On that cheery note we set off into the bush.
As the sun set so the sky pinkened, a delicate blush that deepened to rose and then strawberry before darkening into a clear golden blueness. Creatures of the daylight gave way to those of the night. Out came the flashlights. Off I wandered, lost in thought as I followed in the footsteps of the two whispering shadows in front of me.
As a child I was always chastised for not looking where I was going. Evidently nothing changed as I got older because in my reverie I walked smack bang into something. Warm. Furry. Large. And very strong.
A monkey. Swinging from a branch by one hand. I don’t know who was more surprised, me or he! No doubt whose reactions were the quickest though. Upon contact with me he wrapped his back legs around my neck and wound the fingers of his free hand into my long wavy blonde tresses, pulling me into him and yanking down hard on my hair. You do not need to be an expert in monkey anatomy to figure what part of this animal’s body my face was now firmly clamped to. Trust me. It was most definitely a male.
I couldn’t scream. I wasn’t able to open my mouth, not that I would have wanted to anyway. All I could do was stamp my feet and then only a couple of times as my monkey captor saw this as a signal to pull my hair even harder.
My friend and the guide returned and on seeing the scene before them burst into fits of uncontrollable laughter. No thought of rescue. Oh no. Laughter and then photography. Unbelievable but true. And not only did my friend take pictures with her camera, she carefully removed mine from my belt and took even more, just to make sure that I, too, had a record of this wonderfully funny event for posterity.

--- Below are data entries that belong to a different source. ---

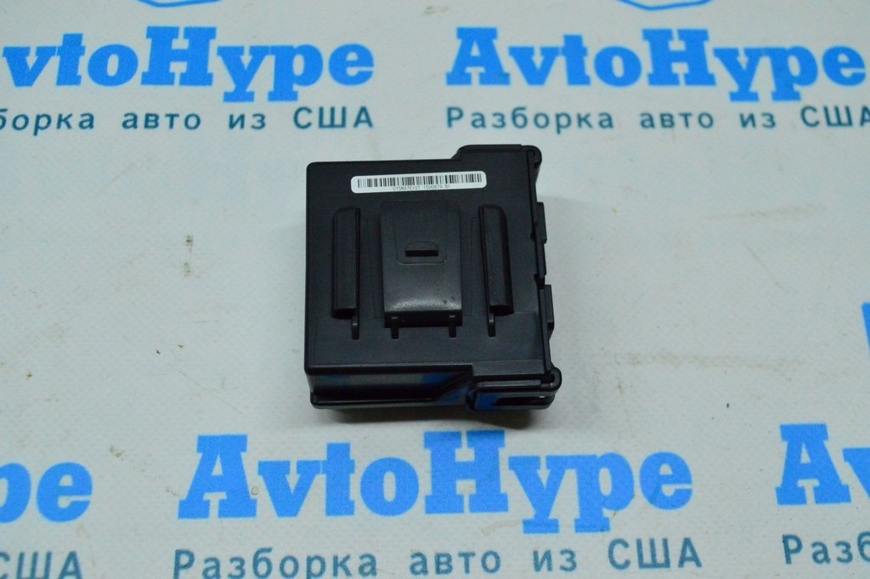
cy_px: 290
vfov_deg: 31.8
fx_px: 1014
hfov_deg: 46.4
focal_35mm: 42
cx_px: 435
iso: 6400
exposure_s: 1/800
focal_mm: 28
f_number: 6.3
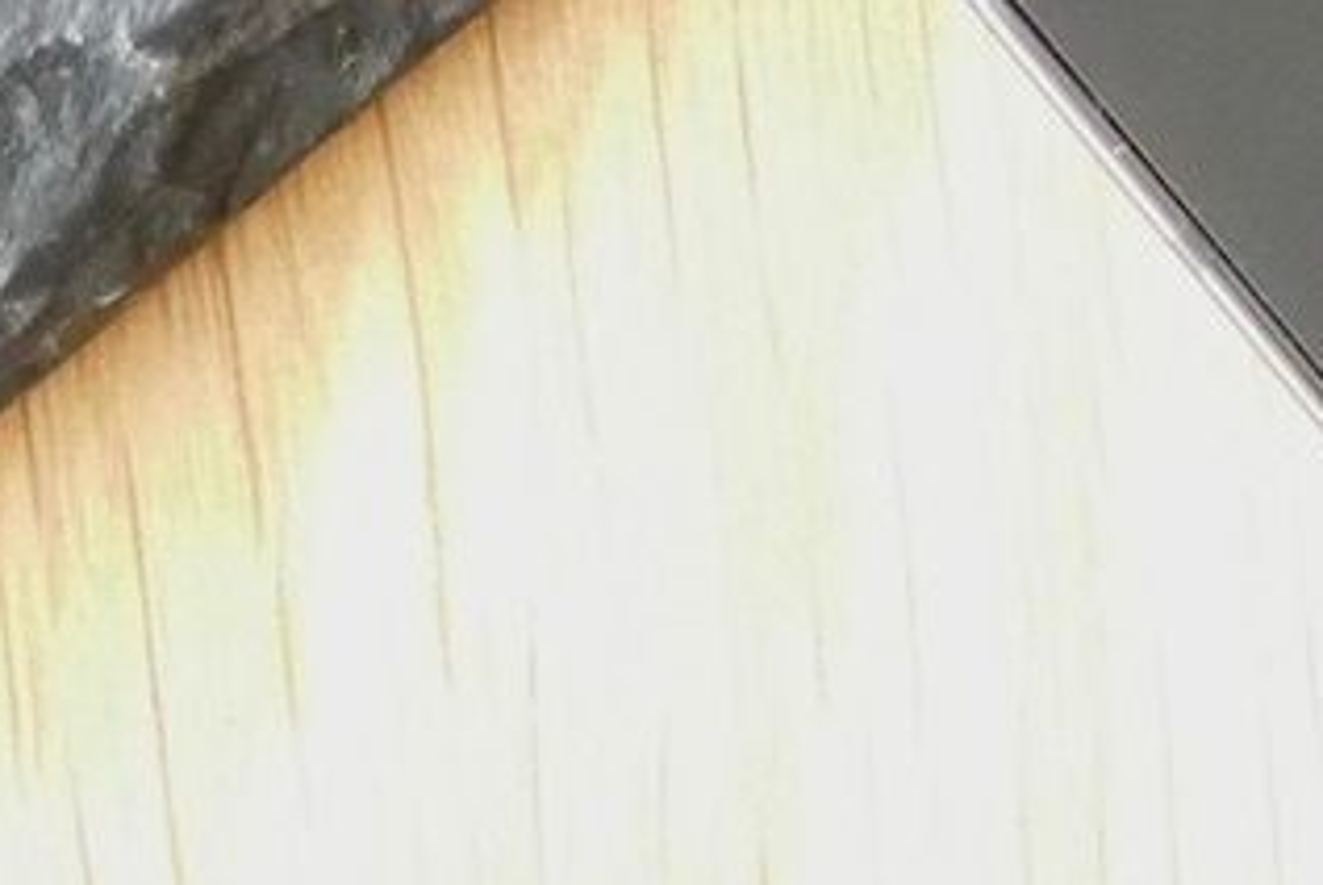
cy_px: -829
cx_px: 3009
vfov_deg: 1.7
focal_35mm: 794
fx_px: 29206
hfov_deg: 2.6
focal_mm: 45.89
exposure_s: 1/40
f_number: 4.5
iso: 1600
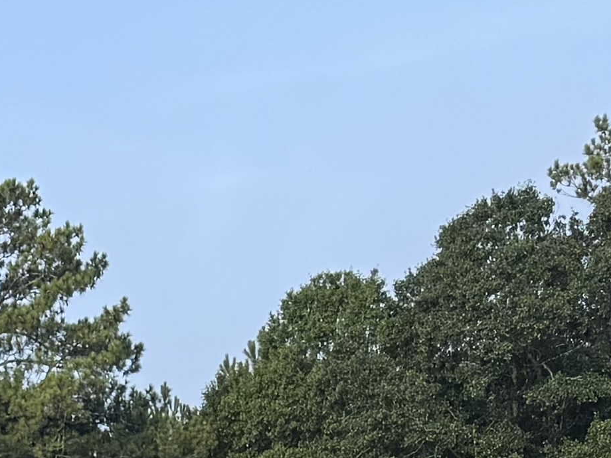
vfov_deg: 8.3
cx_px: -502
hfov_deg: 12.1
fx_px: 2630
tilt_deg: -8.7
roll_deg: +7.2
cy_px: 1397
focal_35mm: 149
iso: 100
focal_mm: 6.76
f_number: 1.78
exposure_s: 1/1271
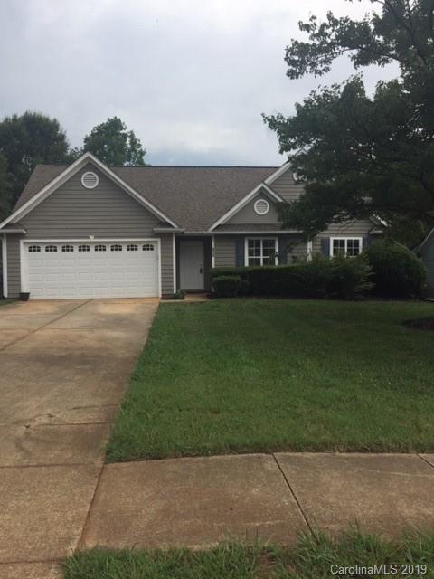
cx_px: 217
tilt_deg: -3.3
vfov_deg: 61.7
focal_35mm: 29
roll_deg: -1.2
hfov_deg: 48.2
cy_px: 290
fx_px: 485
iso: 32
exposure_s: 1/2639
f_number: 2.2
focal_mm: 4.15
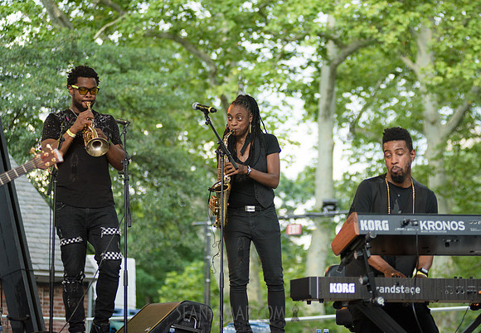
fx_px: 1368
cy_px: 147
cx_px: 271
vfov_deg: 13.9
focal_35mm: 101
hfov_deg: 19.9
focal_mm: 86
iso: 1250
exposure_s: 1/2000
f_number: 2.8
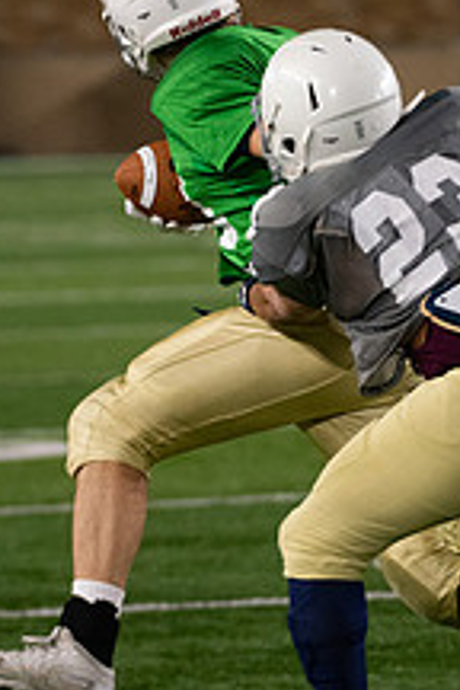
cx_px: 294
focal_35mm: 536
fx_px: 10273
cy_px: 219
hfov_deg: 2.6
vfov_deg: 3.8
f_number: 4
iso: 3600
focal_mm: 200
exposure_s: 1/500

All in the meanwhile the joke was wearing very thin as far as I was concerned. And so was my hair. I wanted out. We are only talking about a minute or two here, maybe not even that long, but when you have your face thrust into a monkey’s genitals a couple of seconds is a lifetime. I reached up and began pulling at the fur and skin on the monkey’s back. I have a wonderful black and white photograph of this moment. I look at it now, more than a decade on, and I laugh. I laugh out loud until my sides hurt. But at the time I was scared. Very scared. Because the more I pulled, the more he thrust. Seriously unpleasant I can assure you.
My admirer eventually released his grip on me after being hit several times about the body with a stick. I am not one who likes to see cruelty to animals but at this stage I cared not what they did to this monster to extricate him from me.

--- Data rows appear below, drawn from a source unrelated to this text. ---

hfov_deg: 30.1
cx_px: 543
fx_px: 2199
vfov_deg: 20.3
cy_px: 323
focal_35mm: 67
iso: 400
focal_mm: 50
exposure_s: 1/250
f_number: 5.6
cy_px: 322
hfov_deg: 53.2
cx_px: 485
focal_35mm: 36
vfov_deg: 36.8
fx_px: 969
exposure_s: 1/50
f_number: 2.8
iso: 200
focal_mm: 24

With nary so much as a backward glance he swung up into the tree and was gone. I fell to the ground in a state of shock and began to scream obscenities at my friend and the guide. This, of course, served no purpose but to rekindle their laughter and as we all know, laughter is contagious. It didn’t take long before my screams changed to giggles, and from giggles to belly laughter. Tears streamed down my face as I gave thought to what this monkey business must have looked like to an observer. A comedy scriptwriter surely couldn’t have penned the scene any better!

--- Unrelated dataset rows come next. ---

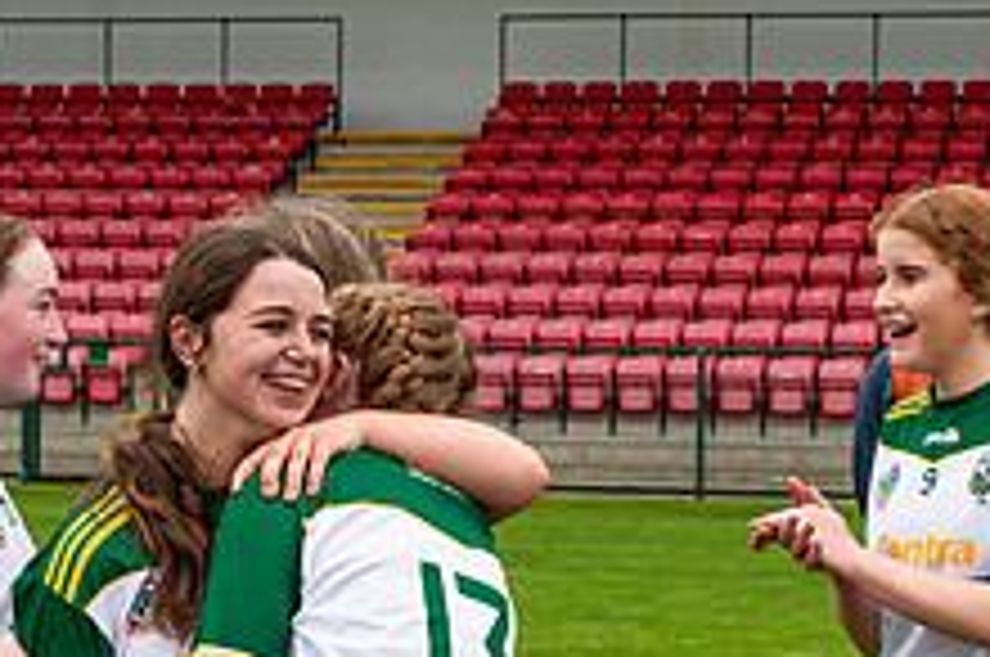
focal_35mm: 139
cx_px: 434
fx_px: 3817
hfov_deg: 14.8
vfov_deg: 9.8
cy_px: 617
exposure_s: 1/200
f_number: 4.5
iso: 250
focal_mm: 44
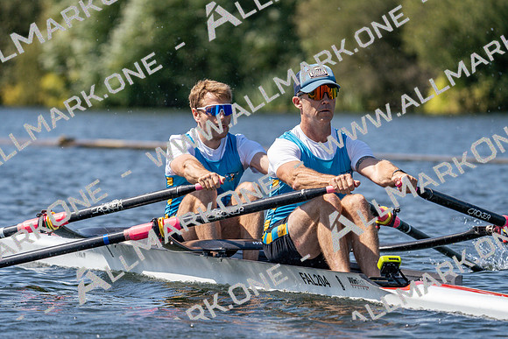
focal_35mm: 315
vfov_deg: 4.4
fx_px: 4446
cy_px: 170
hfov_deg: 6.5
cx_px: 254
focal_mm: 315
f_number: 6.3
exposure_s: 1/2000
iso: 320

We dined off this encounter that night on the boat and at many dinners since. It’s brought laughter to lots of people. And that’s a wonderful thing.
It just goes to show that every cloud has the possibility of a silver lining, even though we might not see it at the time. And that we never know who, or what, lies around the next corner as we journey through our lives.
One thing’s for sure though. Be prepared to be surprised!